The routing in Angular makes use of the hash character in the URI path, for example

http://localhost/#currencies/10

Is it possible to remove the # sign? If yes, how? I want that the URL should appear like this:

http://localhost/currencies/10 

This looks much prettier.

2 Answers

By default, Angular routes URLs with a hashtag. You can easily remove the hashtags from the Angular URLs and make them look clean. In the config phase, you need to inject the $locationProvider service and simply set the html5Mode to true.

angular.module('admin', ['ngRoute'])
.config(function ($routeProvider, $locationProvider) {
    $routeProvider.when('/admin/currencies', {
        templateUrl: 'views/curr.html', controller: 'CurrencyController'
    });
    ...
    //Turn on HTML5 mode in your Angular module's config block
    $locationProvider.html5Mode(true);
}

In your HTML, you do not need to use the # (hashtags) anymore in the href:

<ul>
    <li><a href="admin/currencies">Currencies</a></li>
    <li><a href="admin/countries">Countries</a></li>
</ul>

The tag is used to specify a default URL for all links on a page. Its href attribute specifies the base URL for all relative URLs in the page. When you set the html5mode to true, you also need to set the <base> in the <head> tag and it makes the routes relative to the base URL. For example, if you set the base tag like this:

<head>
    <base href="/">
</head>

and if

<a href="admin/currencies">Currencies</a>

is there, and then when you click on the Currencies link, it will resolve to this URL: /admin/currencies.

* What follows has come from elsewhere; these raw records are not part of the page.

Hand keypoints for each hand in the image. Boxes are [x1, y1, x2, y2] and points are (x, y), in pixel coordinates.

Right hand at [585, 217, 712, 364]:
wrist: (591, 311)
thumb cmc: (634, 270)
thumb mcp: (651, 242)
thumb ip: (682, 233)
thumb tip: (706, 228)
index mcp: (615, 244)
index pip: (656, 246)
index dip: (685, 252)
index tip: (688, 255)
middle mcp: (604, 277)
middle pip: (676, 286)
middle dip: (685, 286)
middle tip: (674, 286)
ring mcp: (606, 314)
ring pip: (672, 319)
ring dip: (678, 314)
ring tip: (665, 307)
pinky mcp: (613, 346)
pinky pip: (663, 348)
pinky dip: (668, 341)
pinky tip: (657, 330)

Michelle's answer is correct but there is more to it. In addition to setting HTML5 mode to true in Angular, you need to enable the server-side rewrites.

The problem occurs when the user refreshes a page or paste a URL directly. This is because the browser has no way of knowing that this is not a real URL. In other words, without the hash character in the URL, it takes it as a literal URL and attempts to navigate there when the user does a refresh. In this scenario, it just sends the GET request to the server like this...

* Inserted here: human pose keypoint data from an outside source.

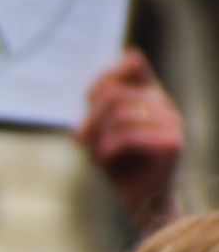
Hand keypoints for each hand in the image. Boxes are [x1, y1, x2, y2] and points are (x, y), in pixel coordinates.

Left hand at [74, 48, 183, 233]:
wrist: (140, 199)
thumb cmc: (119, 162)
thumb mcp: (103, 127)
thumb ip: (104, 99)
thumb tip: (130, 53)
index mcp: (151, 95)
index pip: (131, 66)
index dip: (103, 78)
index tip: (88, 104)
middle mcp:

GET http://localhost/currencies/10

and the server responds with this message...

Cannot GET /currencies/10

From the Angular documentation... Using the html5mode mode requires URL rewriting on server side, basically you have to rewrite all your links to entry point of your application (e.g. index.html).

This means that you need a setup on your server that automatically redirects the user to your Angular index page, so that the Angular routing can take over from there. On the other hand, if you use the # symbol, it requires no server side configuration.

To allow for this, you need to write a catch-all route in your Node/Express web server as follows:

app.get('/*', function(req, res) {
    res.sendfile('index.html');
});

This means that before each request gets to your Angular app, it has to pass first through the server-side routing, which should rewrite all requests to point to index.html which is the Angular app's entry point.